Para a educadora Elvira de Sousa Lima, que trabalha com professores na área de déficit de aprendizagem, os profissionais que lecionam em regiões como a das favelas, no Rio, já estão tão acostumados com a rotina que não atrapalha o fazer pedagógico. ‘Eles convivem com tiroteios e mortes e trabalham questões como respeito, tolerância e solidariedade.’
A pesquisa detectou uma grande banalização da violência, especialmente na rede pública. ‘Tudo parece fazer parte do cotidiano. A escola vira espaço de ninguém.’
Alunos perdem medo de repetir
Concursada há dez anos, a professora de português Adriana, 36 (o nome é fictício), diz já ter tirado duas licenças, alegando motivos médicos, em razão da violência sofrida na escola estadual onde leciona, no bairro do Ipiranga, periferia de Ribeirão Preto (SP)
Para ela, um dos motivos da vitimização dos professores foi a implantação da progressão continuada. ‘Eles perderam o medo de repetir de ano. Não há o menor respeito pelo professor.’
Para Juçara Dutra Freire, do CNTE, a progressão automática pode ‘tangencialmente’ ajudar na falta de disciplina de alguns alunos, mas não é a principal causa de violência dentro das escolas. ‘Não é uma causa muito forte. Será que se voltássemos ao que era antes, a violência diminuiria?’
Resultados
Um programa que tem apresentado resultados positivos na diminuição da violência é o Escola Aberta, elaborado pela Unesco em parceria com o MEC (Ministério da Educação), que mantém as instituições abertas nos finais de semana e promove atividades culturais e esportivas para alunos, pais e para toda a comunidade.
Segundo a Secretaria Estadual de Educação, que implementou o programa na rede com o nome Escola da Família, após um ano de funcionamento a violência contra o patrimônio havia diminuído 29%, e a violência contra a pessoa tinha sido reduzida em 27% nas escolas.
Exclusão social é principal causa
Pesquisadores e sociólogos apontam como principal razão da violência nas escolas a própria exclusão social. De acordo com a publicação, também da Unesco, ‘Violência nas Escolas e Políticas Públicas’, de 2002, enquanto nas escolas de elite, ou de classe média, os comportamentos de risco (como o abuso de drogas) são mais freqüentes, o comportamento agressivo, a violência física e os ataques a adultos são mais comuns nas escolas das classes trabalhadoras.

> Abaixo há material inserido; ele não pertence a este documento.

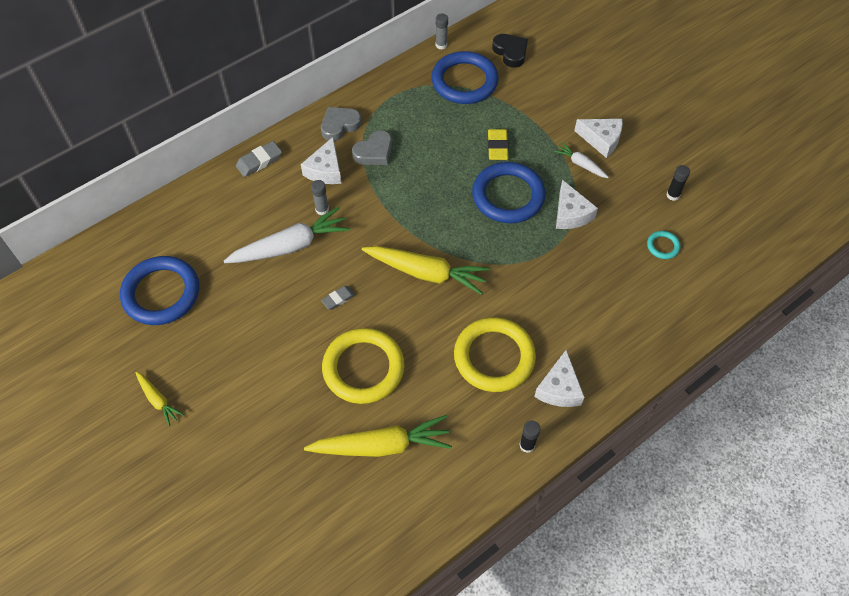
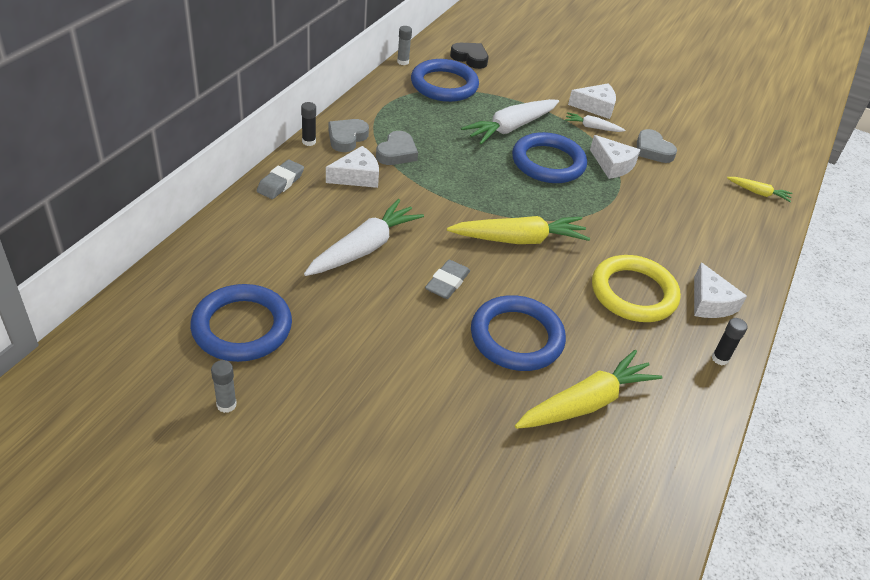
camera: 30 degrees left, 15 degrees down
(158, 400) = (306, 436): yellow carrot -> yellow carrot (758, 193)
(322, 209) = (376, 210): grey glue stick -> grey glue stick (226, 405)
(325, 170) = (357, 176): white cheese -> white cheese turned 105 degrees counterclockwise
(338, 299) = (447, 283): grey eraser -> grey eraser, size x1.52
(363, 368) = (516, 337): yellow ring -> blue ring
(497, 147) = (510, 128): yellow eraser -> white carrot
(625, 206) = (652, 150): none -> grey heart
(663, 246) = (705, 172): turquoise ring -> none
(673, 195) = (683, 135): black glue stick -> black glue stick (309, 142)

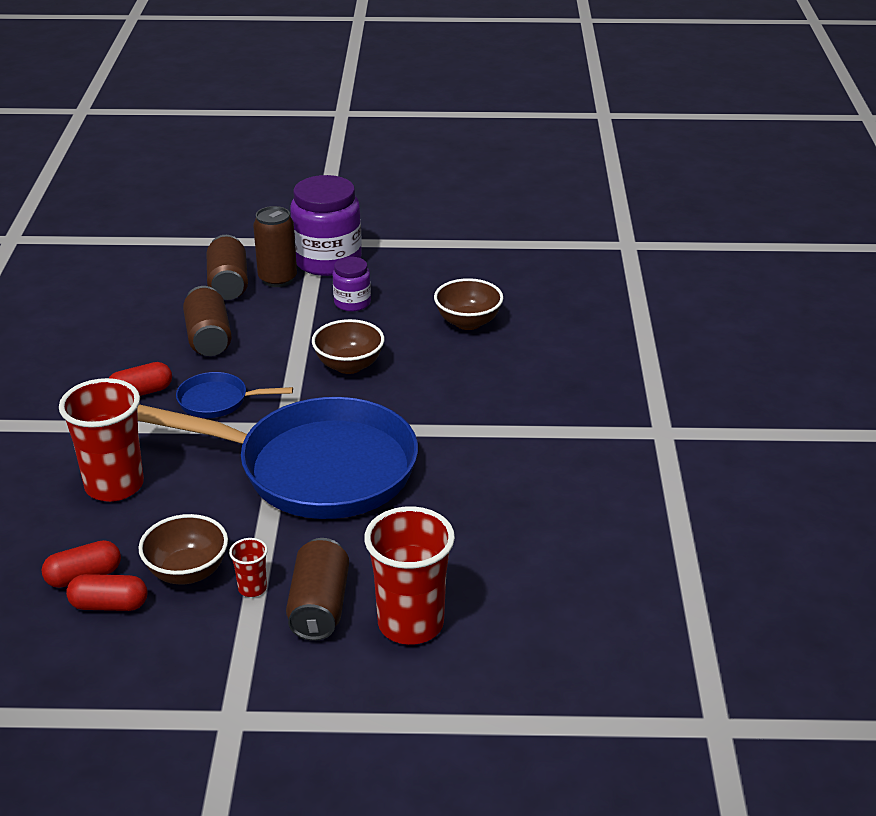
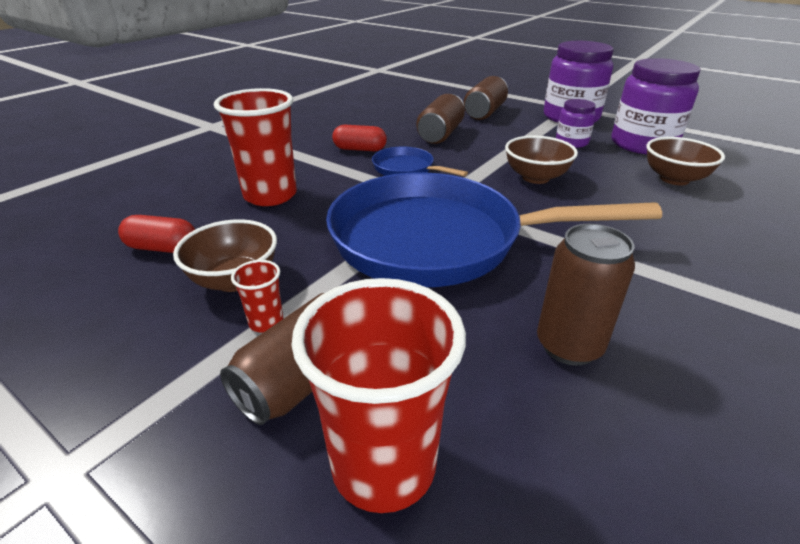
camera: 35 degrees right, 0 degrees up
(109, 605) = (144, 279): red capsule -> none
(277, 279) = (523, 118): brown can -> brown can (569, 346)
(317, 469) = (437, 240): blue pan -> blue pan turned 135 degrees clockwise
(420, 282) = (643, 144): none -> purple jar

Para Juçara Dutra Vieira, 54, presidente da Confederação Nacional dos Trabalhadores em Educação, a violência dentro da escola é só um reflexo das desigualdades sociais de um país marcado pela competitividade e supremacia de uns sobre os outros. ‘Ela [a violência] está na sociedade e só é reproduzida na escola.’ Nesse contexto, para lidar com a violência é necessário enfrentar a exclusão e a desigualdade social.
Segundo Miriam Abramovay, coordenadora da Pesquisa da Vitimização da Unesco, a violência aumentou nas escolas justamente quando se deu o processo de democratização do ensino, ou seja, quando os jovens excluídos passaram a freqüentar as escolas.
‘Os professores, acostumados a uma elite na sala de aula, estão completamente despreparados e desamparados para a democratização.’ Para ela, ‘a sociedade é tão excludente que a escola se tornou um retrato disso, e a violência faz parte dele.’